NFA kicks Mehta out of 124-acre Mabira land

The National Forestry Authority (NFA) has recovered 50 hectares (124 acres) of Mabira forest land that Mehta Group of Companies, the parent company of Sugar Corporation of Uganda Ltd (SCOUL), had turned into a sugar plantation.

SCOUL, founded in 1924, manufactures up to 1 million tonnes of Lugazi Sugar a year from its 30,000-acre estate, according to information on its website, and directly employs 7,000 people besides 6,000 other outgrowers.
Mr Tom Rukundo, the NFA director of natural forests, yesterday said it took the authority three years in back-and-forth meetings with the sugar maker to reclaim the land.

“We recovered 50 hectares from Mehta that he was using for sugarcane growing and another 100 hectares from the communities that had encroached on the forest land,” Mr Rukundo said.

“Some of the land was encroached [on] during the times of insurgency and Mehta had a lease on [a section of Mabira] land he got in 1930s, which expired,” he added.

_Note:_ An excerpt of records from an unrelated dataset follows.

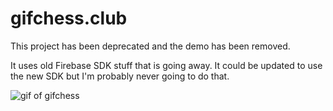 # gifchess.club

This project has been deprecated and the demo has been removed.

It uses old Firebase SDK stuff that is going away. It could be updated to use the new SDK but I'm probably never going to do that.

![gif of gifchess](https://cldup.com/1o2fvWz8-l.gif)
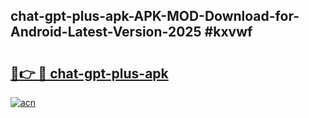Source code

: ## chat-gpt-plus-apk-APK-MOD-Download-for-Android-Latest-Version-2025 #kxvwf

# <h2><a href="https://andorid.site?title=chat-gpt-plus-apk&ref=12M">🔗👉 🔴 chat-gpt-plus-apk</a></h2>

[![acn](https://github.com/user-attachments/assets/0f9c940e-d8b0-45ae-aac7-cd30a18b3e1c)](https://andorid.site?title=chat-gpt-plus-apk&ref=12M)

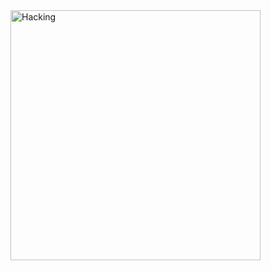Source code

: 


<img align="right" alt="Hacking" width="400" src="https://media.tenor.com/GfSX-u7VGM4AAAAC/coding.gif">


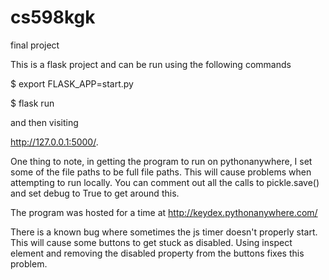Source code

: # cs598kgk
final project

This is a flask project and can be run using the following commands

$ export FLASK_APP=start.py

$ flask run

and then visiting

http://127.0.0.1:5000/.

One thing to note, in getting the program to run on pythonanywhere, I set some of the file paths to be full file paths. This will cause problems when attempting to run locally. You can comment out all the calls to pickle.save() and set debug to True to get around this.

The program was hosted for a time at http://keydex.pythonanywhere.com/

There is a known bug where sometimes the js timer doesn't properly start. This will cause some buttons to get stuck as disabled. Using inspect element and removing the disabled property from the buttons fixes this problem.
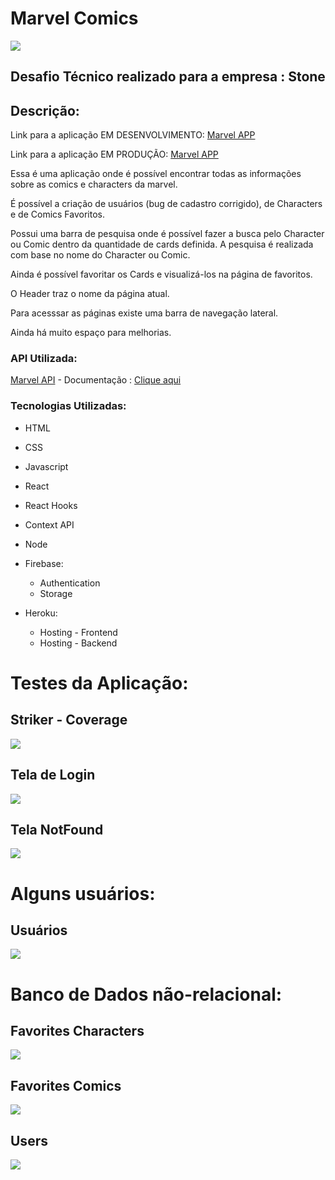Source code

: # Marvel Comics

<img
  src="https://firebasestorage.googleapis.com/v0/b/my-app-98f0b.appspot.com/o/logo-stone.png?alt=media&token=8bf4d7f5-cfc7-41f0-9c6c-39ac8e2d9f72"
/>

<h2>Desafio Técnico realizado para a empresa : Stone</h2>

## Descrição:
Link para a aplicação EM DESENVOLVIMENTO: [Marvel APP](https://marvelapp-development-thiagoc.herokuapp.com/ "Marvel APP")

Link para a aplicação EM PRODUÇÃO: [Marvel APP](https://marvelapp-thiagocristhian.herokuapp.com/ "Marvel APP")

Essa é uma aplicação onde é possível encontrar todas as informações sobre as comics e characters da marvel.

É possível a criação de usuários (bug de cadastro corrigido), de Characters e de Comics Favoritos.

Possui uma barra de pesquisa onde é possível fazer a busca pelo Character ou Comic dentro da quantidade de cards definida. A pesquisa é realizada com base no nome do Character ou Comic.

Ainda é possível favoritar os Cards e visualizá-los na página de favoritos.

O Header traz o nome da página atual.

Para acesssar as páginas existe uma barra de navegação lateral.

Ainda há muito espaço para melhorias.

### API Utilizada: 

[Marvel API](https://developer.marvel.com "Marvel API") - Documentação : [Clique aqui](https://developer.marvel.com/docs "Clique aqui")

### Tecnologias Utilizadas: 

- HTML
- CSS
- Javascript
- React
- React Hooks
- Context API
- Node
- Firebase:
  * Authentication
  * Storage

- Heroku:
  * Hosting - Frontend
  * Hosting - Backend


# Testes da Aplicação:

<h2>Striker - Coverage</h2>
<img
  src="https://firebasestorage.googleapis.com/v0/b/my-app-98f0b.appspot.com/o/Captura%20de%20tela%20de%202021-05-31%2000-54-35.png?alt=media&token=5f456a0a-d6ab-4038-9325-037df4d0a1e5"
/>

<h2>Tela de Login</h2>
<img
  src="https://firebasestorage.googleapis.com/v0/b/my-app-98f0b.appspot.com/o/Captura%20de%20tela%20de%202021-05-31%2000-57-05.png?alt=media&token=a2d74d53-276e-4f32-b037-84345ade2366"
/>

<h2>Tela NotFound</h2>
<img
  src="https://firebasestorage.googleapis.com/v0/b/my-app-98f0b.appspot.com/o/Captura%20de%20tela%20de%202021-05-31%2000-57-34.png?alt=media&token=dc2ed268-75bd-4af0-9b86-8c3b48f981eb"
/>


# Alguns usuários:

<h2>Usuários</h2>
<img
  src="https://firebasestorage.googleapis.com/v0/b/my-app-98f0b.appspot.com/o/Captura%20de%20tela%20de%202021-05-31%2001-20-59.png?alt=media&token=c726f982-a734-4412-ac9c-749a2fbabb74"
/>


# Banco de Dados não-relacional:

<h2>Favorites Characters</h2>
<img
  src="https://firebasestorage.googleapis.com/v0/b/my-app-98f0b.appspot.com/o/Captura%20de%20tela%20de%202021-05-31%2001-00-23.png?alt=media&token=038d0629-af6a-4e99-82bb-b59ce7b78c70"
/>

<h2>Favorites Comics</h2>
<img
  src="https://firebasestorage.googleapis.com/v0/b/my-app-98f0b.appspot.com/o/Captura%20de%20tela%20de%202021-05-31%2001-00-40.png?alt=media&token=68257329-cd92-4a46-ae91-adc465e6bd2d"
/>

<h2>Users</h2>
<img
  src="https://firebasestorage.googleapis.com/v0/b/my-app-98f0b.appspot.com/o/Captura%20de%20tela%20de%202021-05-31%2001-01-04.png?alt=media&token=cc361a9a-a383-4bfa-b39b-1d4f6688f25e"
/>
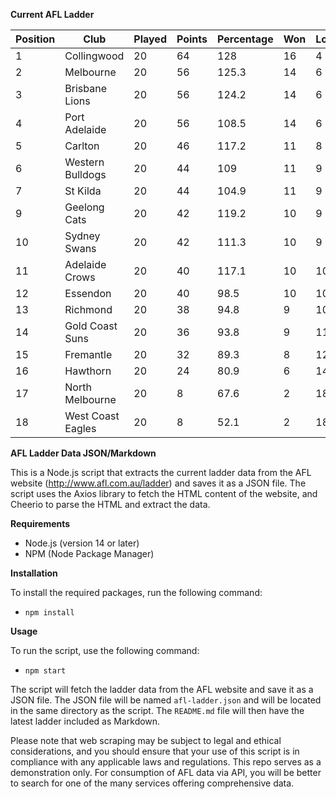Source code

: **Current AFL Ladder**

| Position | Club | Played | Points | Percentage | Won | Lost | Drawn | PF | PA |
| -------- | ---- | ------ | ------ | ---------- | --- | ---- | ----- | -- | -- |
| 1 | Collingwood | 20 | 64 | 128 | 16 | 4 | 0 | 1832 | 1431 |
| 2 | Melbourne | 20 | 56 | 125.3 | 14 | 6 | 0 | 1859 | 1484 |
| 3 | Brisbane Lions | 20 | 56 | 124.2 | 14 | 6 | 0 | 1885 | 1518 |
| 4 | Port Adelaide | 20 | 56 | 108.5 | 14 | 6 | 0 | 1845 | 1700 |
| 5 | Carlton | 20 | 46 | 117.2 | 11 | 8 | 1 | 1698 | 1449 |
| 6 | Western Bulldogs | 20 | 44 | 109 | 11 | 9 | 0 | 1666 | 1528 |
| 7 | St Kilda | 20 | 44 | 104.9 | 11 | 9 | 0 | 1534 | 1463 |
| 9 | Geelong Cats | 20 | 42 | 119.2 | 10 | 9 | 1 | 1853 | 1554 |
| 10 | Sydney Swans | 20 | 42 | 111.3 | 10 | 9 | 1 | 1806 | 1623 |
| 11 | Adelaide Crows | 20 | 40 | 117.1 | 10 | 10 | 0 | 1904 | 1626 |
| 12 | Essendon | 20 | 40 | 98.5 | 10 | 10 | 0 | 1685 | 1710 |
| 13 | Richmond | 20 | 38 | 94.8 | 9 | 10 | 1 | 1635 | 1724 |
| 14 | Gold Coast Suns | 20 | 36 | 93.8 | 9 | 11 | 0 | 1565 | 1669 |
| 15 | Fremantle | 20 | 32 | 89.3 | 8 | 12 | 0 | 1550 | 1735 |
| 16 | Hawthorn | 20 | 24 | 80.9 | 6 | 14 | 0 | 1503 | 1857 |
| 17 | North Melbourne | 20 | 8 | 67.6 | 2 | 18 | 0 | 1376 | 2034 |
| 18 | West Coast Eagles | 20 | 8 | 52.1 | 2 | 18 | 0 | 1215 | 2332 |

**AFL Ladder Data JSON/Markdown**

This is a Node.js script that extracts the current ladder data from the AFL website (http://www.afl.com.au/ladder) and saves it as a JSON file. The script uses the Axios library to fetch the HTML content of the website, and Cheerio to parse the HTML and extract the data.

**Requirements**

- Node.js (version 14 or later)
- NPM (Node Package Manager)

**Installation**

To install the required packages, run the following command:

 - `npm install`

**Usage**

To run the script, use the following command:

 - `npm start`

The script will fetch the ladder data from the AFL website and save it as a JSON file. The JSON file will be named `afl-ladder.json` and will be located in the same directory as the script. The `README.md` file will then have the latest ladder included as Markdown.

Please note that web scraping may be subject to legal and ethical considerations, and you should ensure that your use of this script is in compliance with any applicable laws and regulations. This repo serves as a demonstration only. For consumption of AFL data via API, you will be better to search for one of the many services offering comprehensive data.
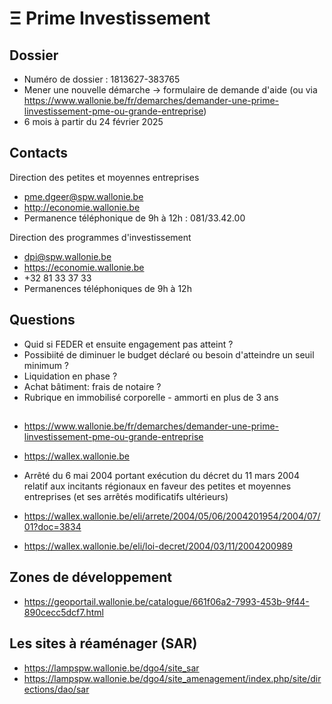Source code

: # Ξ Prime Investissement

## Dossier

- Numéro de dossier : 1813627-383765
- Mener une nouvelle démarche -> formulaire de demande d'aide (ou via https://www.wallonie.be/fr/demarches/demander-une-prime-linvestissement-pme-ou-grande-entreprise)
- 6 mois à partir du 24 février 2025

## Contacts

Direction des petites et moyennes entreprises
- pme.dgeer@spw.wallonie.be
- http://economie.wallonie.be
- Permanence téléphonique de 9h à 12h : 081/33.42.00

Direction des programmes d'investissement
- dpi@spw.wallonie.be
- https://economie.wallonie.be
- +32 81 33 37 33
- Permanences téléphoniques de 9h à 12h

## Questions

- Quid si FEDER et ensuite engagement pas atteint ?
- Possibiité de diminuer le budget déclaré ou besoin d'atteindre un seuil minimum ?
- Liquidation en phase ?
- Achat bâtiment: frais de notaire ?
- Rubrique en immobilisé corporelle - ammorti en plus de 3 ans

## 

- https://www.wallonie.be/fr/demarches/demander-une-prime-linvestissement-pme-ou-grande-entreprise

- https://wallex.wallonie.be
- Arrêté du 6 mai 2004 portant exécution du décret du 11 mars 2004 relatif aux incitants régionaux en faveur des
petites et moyennes entreprises (et ses arrêtés modificatifs ultérieurs)
- https://wallex.wallonie.be/eli/arrete/2004/05/06/2004201954/2004/07/01?doc=3834
- https://wallex.wallonie.be/eli/loi-decret/2004/03/11/2004200989

## Zones de développement

- https://geoportail.wallonie.be/catalogue/661f06a2-7993-453b-9f44-890cecc5dcf7.html

## Les sites à réaménager (SAR)

- https://lampspw.wallonie.be/dgo4/site_sar
- https://lampspw.wallonie.be/dgo4/site_amenagement/index.php/site/directions/dao/sar
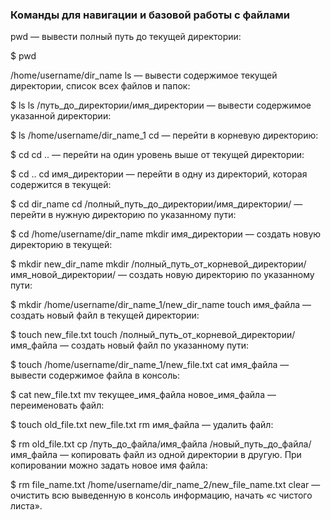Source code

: ### Команды для навигации и базовой работы с файлами
pwd — вывести полный путь до текущей директории:

$ pwd

/home/username/dir_name
ls — вывести содержимое текущей директории, список всех файлов и папок:

$ ls
ls /путь_до_директории/имя_директории — вывести содержимое указанной директории:

$ ls /home/username/dir_name_1
cd — перейти в корневую директорию:

$ cd
cd .. — перейти на один уровень выше от текущей директории:

$ cd ..
cd имя_директории — перейти в одну из директорий, которая содержится в текущей:

$ cd dir_name
cd /полный_путь_до_директории/имя_директории/ — перейти в нужную директорию по указанному пути:

$ cd /home/username/dir_name
mkdir имя_директории — создать новую директорию в текущей:

$ mkdir new_dir_name
mkdir /полный_путь_от_корневой_директории/имя_новой_директории/ — создать новую директорию по указанному пути:

$ mkdir /home/username/dir_name_1/new_dir_name
touch имя_файла — создать новый файл в текущей директории:

$ touch new_file.txt
touch /полный_путь_от_корневой_директории/имя_файла — создать новый файл по указанному пути:

$ touch /home/username/dir_name_1/new_file.txt
cat имя_файла — вывести содержимое файла в консоль:

$ cat new_file.txt
mv текущее_имя_файла новое_имя_файла — переименовать файл:

$ touch old_file.txt new_file.txt
rm имя_файла — удалить файл:

$ rm old_file.txt
cp /путь_до_файла/имя_файла /новый_путь_до_файла/имя_файла — копировать файл из одной директории в другую. При копировании можно задать новое имя файла:

$ rm file_name.txt /home/username/dir_name_2/new_file_name.txt
clear — очистить всю выведенную в консоль информацию, начать «с чистого листа».

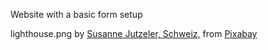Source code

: Website with a basic form setup

lighthouse.png by <a href="https://pixabay.com/users/suju-foto-165106/?utm_source=link-attribution&amp;utm_medium=referral&amp;utm_campaign=image&amp;utm_content=4846855">Susanne Jutzeler, Schweiz,</a> from <a href="https://pixabay.com//?utm_source=link-attribution&amp;utm_medium=referral&amp;utm_campaign=image&amp;utm_content=4846855">Pixabay</a>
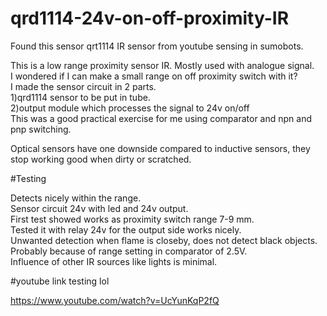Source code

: # qrd1114-24v-on-off-proximity-IR
Found this sensor qrt1114 IR sensor from youtube sensing in sumobots.<br />

This is a low range proximity sensor IR. Mostly used with analogue signal.<br />
I wondered if I can make a small range on off proximity switch with it? <br />
I made the sensor circuit in 2 parts.<br /> 
1)qrd1114 sensor to be put in tube.<br />
2)output module which processes the signal to 24v on/off <br />
This was a good practical exercise for me using comparator and npn and pnp switching. <br />

Optical sensors have one downside compared to inductive sensors,
they stop working good when dirty or scratched.


#Testing

Detects nicely within the range.<br />
Sensor circuit 24v with led and 24v output.<br />
First test showed works as proximity switch range 7-9 mm.<br />
Tested it with relay 24v for the output side works nicely. <br />
Unwanted detection when flame is closeby, does not detect black objects.<br />
Probably because of range setting in comparator of 2.5V.<br />
Influence of other IR sources like lights is minimal.

#youtube link testing lol

https://www.youtube.com/watch?v=UcYunKqP2fQ


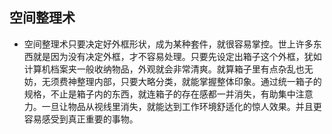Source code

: ## 空间整理术

- 空间整理术只要决定好外框形状，成为某种套件，就很容易掌控。世上许多东西就是因为没有决定外框，才不容易处理。只要先设定出箱子这个外框，犹如计算机档案夹一般收纳物品，外观就会非常清爽。就算箱子里有点杂乱也无妨，无须费神整理内部，只要大略分类，就能掌握整体印象。通过统一箱子的规格，不止是箱子内的东西，就连箱子的存在感都一并消失，有助集中注意力。一旦让物品从视线里消失，就能达到工作环境舒适化的惊人效果。并且更容易感受到真正重要的事物。
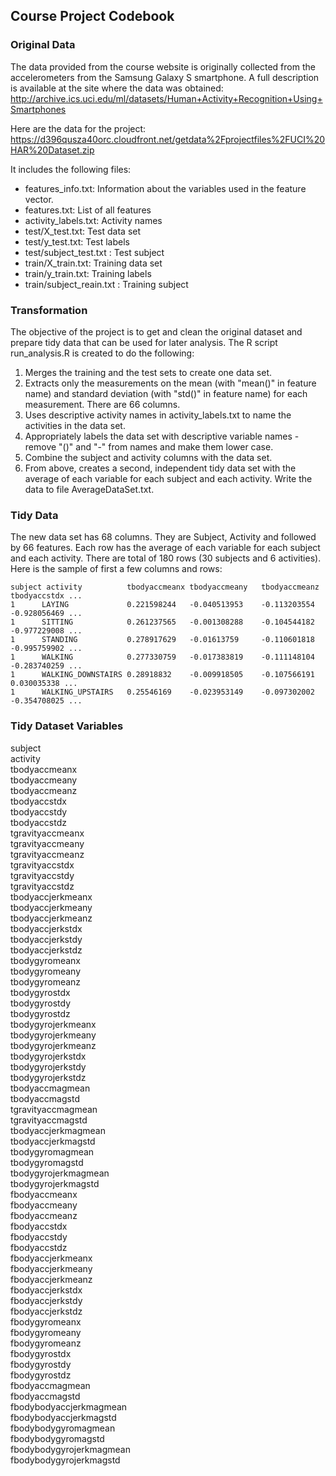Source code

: ## Course Project Codebook

### Original Data
The data provided from the course website is originally collected from the accelerometers from the Samsung Galaxy S smartphone. 
A full description is available at the site where the data was obtained:
http://archive.ics.uci.edu/ml/datasets/Human+Activity+Recognition+Using+Smartphones

Here are the data for the project:
https://d396qusza40orc.cloudfront.net/getdata%2Fprojectfiles%2FUCI%20HAR%20Dataset.zip

It includes the following files:

* features_info.txt: Information about the variables used in the feature vector.
* features.txt: List of all features
* activity_labels.txt: Activity names
* test/X_test.txt: Test data set
* test/y_test.txt: Test labels
* test/subject_test.txt : Test subject
* train/X_train.txt: Training data set
* train/y_train.txt: Training labels
* train/subject_reain.txt : Training subject

### Transformation
The objective of the project is to get and clean the original dataset and prepare tidy data that can be used for later analysis. 
The R script run_analysis.R is created to do the following:

1. Merges the training and the test sets to create one data set.
2. Extracts only the measurements on the mean (with "mean()" in feature name) and standard deviation (with "std()" in feature name) for each measurement. There are 66 columns.
3. Uses descriptive activity names in activity_labels.txt to name the activities in the data set.
4. Appropriately labels the data set with descriptive variable names - remove "()" and "-" from names and make them lower case.
5. Combine the subject and activity columns with the data set. 
6. From above, creates a second, independent tidy data set with the average of each variable for each subject and each activity. Write the data to file AverageDataSet.txt.

### Tidy Data
The new data set has 68 columns. They are Subject, Activity and followed by 66 features. Each row has the average of each variable for each subject and each activity.
There are total of 180 rows (30 subjects and 6 activities). Here is the sample of first a few columns and rows:

	subject	activity	      tbodyaccmeanx	tbodyaccmeany	tbodyaccmeanz	tbodyaccstdx ...
	1	   LAYING	          0.221598244	-0.040513953	-0.113203554	-0.928056469 ...	
	1	   SITTING	          0.261237565	-0.001308288	-0.104544182	-0.977229008 ...	
	1	   STANDING	          0.278917629	-0.01613759	    -0.110601818	-0.995759902 ...	
	1	   WALKING	          0.277330759	-0.017383819	-0.111148104	-0.283740259 ...	
	1	   WALKING_DOWNSTAIRS 0.28918832	-0.009918505	-0.107566191	0.030035338	...
	1	   WALKING_UPSTAIRS	  0.25546169	-0.023953149	-0.097302002	-0.354708025 ...

### Tidy Dataset Variables
subject  	
activity    
tbodyaccmeanx  	
tbodyaccmeany  
tbodyaccmeanz  	
tbodyaccstdx  
tbodyaccstdy  	
tbodyaccstdz  
tgravityaccmeanx  	
tgravityaccmeany  
tgravityaccmeanz  	
tgravityaccstdx  
tgravityaccstdy  	
tgravityaccstdz  
tbodyaccjerkmeanx  	
tbodyaccjerkmeany  
tbodyaccjerkmeanz  	
tbodyaccjerkstdx  
tbodyaccjerkstdy  	
tbodyaccjerkstdz  
tbodygyromeanx  	
tbodygyromeany  
tbodygyromeanz  
tbodygyrostdx  
tbodygyrostdy  	
tbodygyrostdz  
tbodygyrojerkmeanx  	
tbodygyrojerkmeany  
tbodygyrojerkmeanz  	
tbodygyrojerkstdx  
tbodygyrojerkstdy  	
tbodygyrojerkstdz  
tbodyaccmagmean  	
tbodyaccmagstd  
tgravityaccmagmean  	
tgravityaccmagstd  
tbodyaccjerkmagmean  	
tbodyaccjerkmagstd  
tbodygyromagmean  	
tbodygyromagstd  
tbodygyrojerkmagmean  	
tbodygyrojerkmagstd  
fbodyaccmeanx  	
fbodyaccmeany  
fbodyaccmeanz  	
fbodyaccstdx  
fbodyaccstdy  	
fbodyaccstdz  
fbodyaccjerkmeanx  	
fbodyaccjerkmeany  
fbodyaccjerkmeanz  	
fbodyaccjerkstdx  
fbodyaccjerkstdy  	
fbodyaccjerkstdz  
fbodygyromeanx  
fbodygyromeany  
fbodygyromeanz  	
fbodygyrostdx  
fbodygyrostdy  	
fbodygyrostdz  
fbodyaccmagmean  
fbodyaccmagstd  
fbodybodyaccjerkmagmean	  
fbodybodyaccjerkmagstd  
fbodybodygyromagmean  	
fbodybodygyromagstd  
fbodybodygyrojerkmagmean  	
fbodybodygyrojerkmagstd  
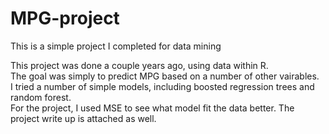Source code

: # MPG-project
This is a simple project I completed for data mining


This project was done a couple years ago, using data within R.  
The goal was simply to predict MPG based on a number of other vairables.  
I tried a number of simple models, including boosted regression trees and random forest.  
For the project, I used MSE to see what model fit the data better.
The project write up is attached as well.

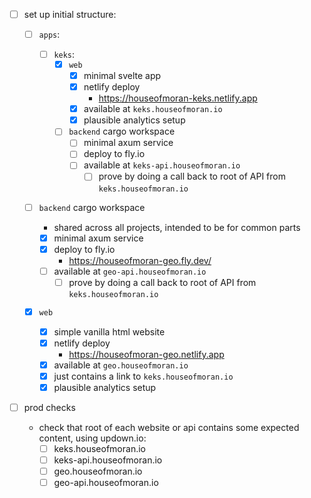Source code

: - [ ] set up initial structure:

  - [ ] `apps`:
    - [ ] `keks`:
      - [x] `web`
        - [x] minimal svelte app
        - [x] netlify deploy
          - https://houseofmoran-keks.netlify.app
        - [x] available at `keks.houseofmoran.io`
        - [x] plausible analytics setup
      - [ ] `backend` cargo workspace
        - [ ] minimal axum service
        - [ ] deploy to fly.io
        - [ ] available at `keks-api.houseofmoran.io`
          - [ ] prove by doing a call back to root of API from `keks.houseofmoran.io`
  - [ ] `backend` cargo workspace

    - shared across all projects, intended to be for common parts
    - [x] minimal axum service
    - [x] deploy to fly.io
      - https://houseofmoran-geo.fly.dev/
    - [ ] available at `geo-api.houseofmoran.io`
      - [ ] prove by doing a call back to root of API from `keks.houseofmoran.io`

  - [x] `web`

    - [x] simple vanilla html website
    - [x] netlify deploy
      - https://houseofmoran-geo.netlify.app
    - [x] available at `geo.houseofmoran.io`
    - [x] just contains a link to `keks.houseofmoran.io`
    - [x] plausible analytics setup

- [ ] prod checks
  - check that root of each website or api contains some expected content, using updown.io:
    - [ ] keks.houseofmoran.io
    - [ ] keks-api.houseofmoran.io
    - [ ] geo.houseofmoran.io
    - [ ] geo-api.houseofmoran.io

The authority in partnership with Motor Care and environment journalists re-planted part of the reclaimed land with indigenous trees last Saturday.
SCOUL officials were unavailable to comment on the matter. The company, one of the largest tax payers, generates 9.5 megawatts of electricity and in 2014, it set up a distillery which converts molasses into industrial alcohol.

In 2017, a Joint Water and Environment Sector Review Report, curried out by Ministry of Water and Environment, indicated that the country’s forest cover had dropped to 9 per cent, representing a 3 per cent drop in just two years.

The report also revealed that thousands of hectares of Mabira forest had been degraded.
“4,755 hectares of Mabira were mapped as degraded or under stocked and 1,500 hectares of were under restoration,” reads part of the report about the 30,000 hectares forest gazetted in 1932.

Uganda has 506 central forest reserves managed by NFA situated in different parts of the country which represents 15 per cent of the total forest cover.

The other 85 per cent forest cover is managed by Local Governments, individuals and institutions.
Mabira forest is home to rivers that pour water into Lake Victoria and River Nile.

It is also a forest with different animals, birds and a source of medicinal plants.
Because of its rich natural flora and fauna, many tourists frequent the forest.

In 2007, President Museveni, attempted to give out a section of Mabira to Mehta for sugar growing but the plan was botched after environmentalists staged demonstrations that resulted in the loss of lives.

Scientific study
Research. Scientists say there is a big linkage between vegetation cover, forests, livelihood and reducing emissions that result in climate change effects such as long dry spells and extreme temperatures, occurrences common to Uganda.
As trees in the forests grow, they capture carbon in their roots, leaves and stems.
If the carbon is not trapped by vegetation, it escapes into the atmosphere, damaging the ozone layer which protects the earth from direct sun rays, leading to a warmer earth and other adverse effects.
Between 1990 and 2005, natural forest estate outside protected areas reduced by 35 per cent (from 3.46 million hectares in 1990 to 2.3 million hectares in 2005). People are converting hitherto forested land into agricultural land, timber and charcoal burning zones.